CONCEPTUAL HYDROGEOLOGIC FRAMEWORK OF THE CALIFORNIA COAST BASINS PRINCIPAL AQUIFER

The U.S. Geological Survey has undertaken the development of a National-Extent Hydrogeologic Framework (NEHF) model of the continental United States (CONUS) in support of nationally-consistent assessments of water supplies for human and ecological needs. The objective of the NEHF is to develop a nationally-consistent three-dimensional digital representation of the subsurface hydrogeology of CONUS. The NEHF is designed to be a living framework that is capable of being useful at multiple scales and for multiple purposes, and can be both a source of information for hydrogeologic investigations and a repository for updated information. The NEHF focuses, in part, on previously mapped principal aquifers (PAs) and secondary hydrogeologic regions. One of these PAs is the California Coastal Basins (CACB), which consists of multiple basins in proximity to the California coast. California’s largest population centers are in the CACB and groundwater from the PA is used for irrigation and public and domestic supplies. The CACB is also a source of oil and gas production. The CACB consists primarily of alluvial deposits, marine sediment, and volcanic rocks that occupy structural depressions caused by deformation of the Earth’s crust. CACB aquifer materials were evaluated with respect to spatial and stratigraphic relationships within individual basins, age, thickness, lithology or rock type, and previously defined hydrogeologic provinces.
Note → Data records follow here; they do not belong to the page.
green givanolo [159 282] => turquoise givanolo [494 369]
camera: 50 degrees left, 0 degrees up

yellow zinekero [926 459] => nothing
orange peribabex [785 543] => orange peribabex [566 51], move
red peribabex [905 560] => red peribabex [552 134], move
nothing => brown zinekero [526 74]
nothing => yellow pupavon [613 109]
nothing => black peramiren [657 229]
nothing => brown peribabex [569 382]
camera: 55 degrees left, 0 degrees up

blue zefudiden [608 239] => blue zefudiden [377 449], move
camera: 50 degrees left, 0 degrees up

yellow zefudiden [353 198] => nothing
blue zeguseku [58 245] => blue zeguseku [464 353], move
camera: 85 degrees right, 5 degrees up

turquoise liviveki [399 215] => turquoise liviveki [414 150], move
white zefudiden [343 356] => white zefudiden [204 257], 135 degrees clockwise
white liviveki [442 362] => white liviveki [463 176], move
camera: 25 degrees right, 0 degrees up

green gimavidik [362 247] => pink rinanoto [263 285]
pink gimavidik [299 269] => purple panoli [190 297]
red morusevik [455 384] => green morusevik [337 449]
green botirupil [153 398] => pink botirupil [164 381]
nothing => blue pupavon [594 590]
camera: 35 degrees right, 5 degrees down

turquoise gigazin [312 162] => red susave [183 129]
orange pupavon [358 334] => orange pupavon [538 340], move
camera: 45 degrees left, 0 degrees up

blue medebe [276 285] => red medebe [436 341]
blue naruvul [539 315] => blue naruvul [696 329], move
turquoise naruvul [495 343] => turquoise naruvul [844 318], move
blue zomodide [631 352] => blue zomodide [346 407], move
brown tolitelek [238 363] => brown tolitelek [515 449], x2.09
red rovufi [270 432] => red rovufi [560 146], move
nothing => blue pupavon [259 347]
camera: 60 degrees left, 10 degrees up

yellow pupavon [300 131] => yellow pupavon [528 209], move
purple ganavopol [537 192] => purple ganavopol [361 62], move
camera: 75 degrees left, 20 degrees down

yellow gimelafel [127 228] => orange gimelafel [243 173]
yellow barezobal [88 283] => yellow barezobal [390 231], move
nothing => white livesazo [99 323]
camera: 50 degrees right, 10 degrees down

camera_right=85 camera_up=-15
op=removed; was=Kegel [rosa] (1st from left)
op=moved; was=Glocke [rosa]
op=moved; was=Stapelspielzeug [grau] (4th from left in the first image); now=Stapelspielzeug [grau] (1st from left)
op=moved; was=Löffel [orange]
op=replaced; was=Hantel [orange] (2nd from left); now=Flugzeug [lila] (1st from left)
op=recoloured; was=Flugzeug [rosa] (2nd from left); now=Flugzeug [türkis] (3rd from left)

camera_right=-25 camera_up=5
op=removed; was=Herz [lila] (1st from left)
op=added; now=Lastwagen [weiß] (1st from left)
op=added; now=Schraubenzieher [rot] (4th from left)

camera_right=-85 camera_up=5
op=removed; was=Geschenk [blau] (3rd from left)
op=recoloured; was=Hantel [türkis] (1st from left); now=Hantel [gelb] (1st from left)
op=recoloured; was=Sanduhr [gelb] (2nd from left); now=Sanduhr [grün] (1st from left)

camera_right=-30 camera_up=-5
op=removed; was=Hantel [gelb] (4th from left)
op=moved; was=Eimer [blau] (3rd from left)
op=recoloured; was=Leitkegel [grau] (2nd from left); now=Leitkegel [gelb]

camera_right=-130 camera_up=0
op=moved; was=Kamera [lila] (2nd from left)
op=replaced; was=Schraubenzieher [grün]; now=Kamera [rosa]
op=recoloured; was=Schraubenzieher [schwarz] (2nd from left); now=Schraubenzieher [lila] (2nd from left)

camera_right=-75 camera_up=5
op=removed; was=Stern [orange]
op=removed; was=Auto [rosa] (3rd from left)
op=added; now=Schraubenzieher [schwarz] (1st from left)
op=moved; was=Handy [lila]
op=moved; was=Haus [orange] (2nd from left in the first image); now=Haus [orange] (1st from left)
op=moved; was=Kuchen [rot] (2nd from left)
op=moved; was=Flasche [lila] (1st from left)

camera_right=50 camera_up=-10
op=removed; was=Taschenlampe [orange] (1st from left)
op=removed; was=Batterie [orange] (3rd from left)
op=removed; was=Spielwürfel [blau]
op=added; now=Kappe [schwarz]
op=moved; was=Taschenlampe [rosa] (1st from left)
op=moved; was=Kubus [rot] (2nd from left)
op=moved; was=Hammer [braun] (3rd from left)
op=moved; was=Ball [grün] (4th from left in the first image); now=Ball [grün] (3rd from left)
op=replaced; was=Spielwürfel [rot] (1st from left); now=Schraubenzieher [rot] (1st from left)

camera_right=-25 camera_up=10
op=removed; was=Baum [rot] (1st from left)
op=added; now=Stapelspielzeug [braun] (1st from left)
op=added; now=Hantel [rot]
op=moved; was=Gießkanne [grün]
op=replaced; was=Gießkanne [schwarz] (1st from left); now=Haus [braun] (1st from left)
Data for this evaluation were derived from hydrogeologic framework models, groundwater-flow models, basin characterization reports, and a general understanding of the hydrogeology of the CACB. The aquifer materials were then split into five hydrostratigraphic layers, each representing different ages of deposition or emplacement. For each basin within the CACB, the hydrostratigraphic layers were attributed by lithology or rock type, thickness, and relative productivity as described in basin characterization reports. This conceptual approach allows for integration of this highly complex principal aquifer into the NEHF and provides a quantitative framework for use in future hydrogeologic investigations in California.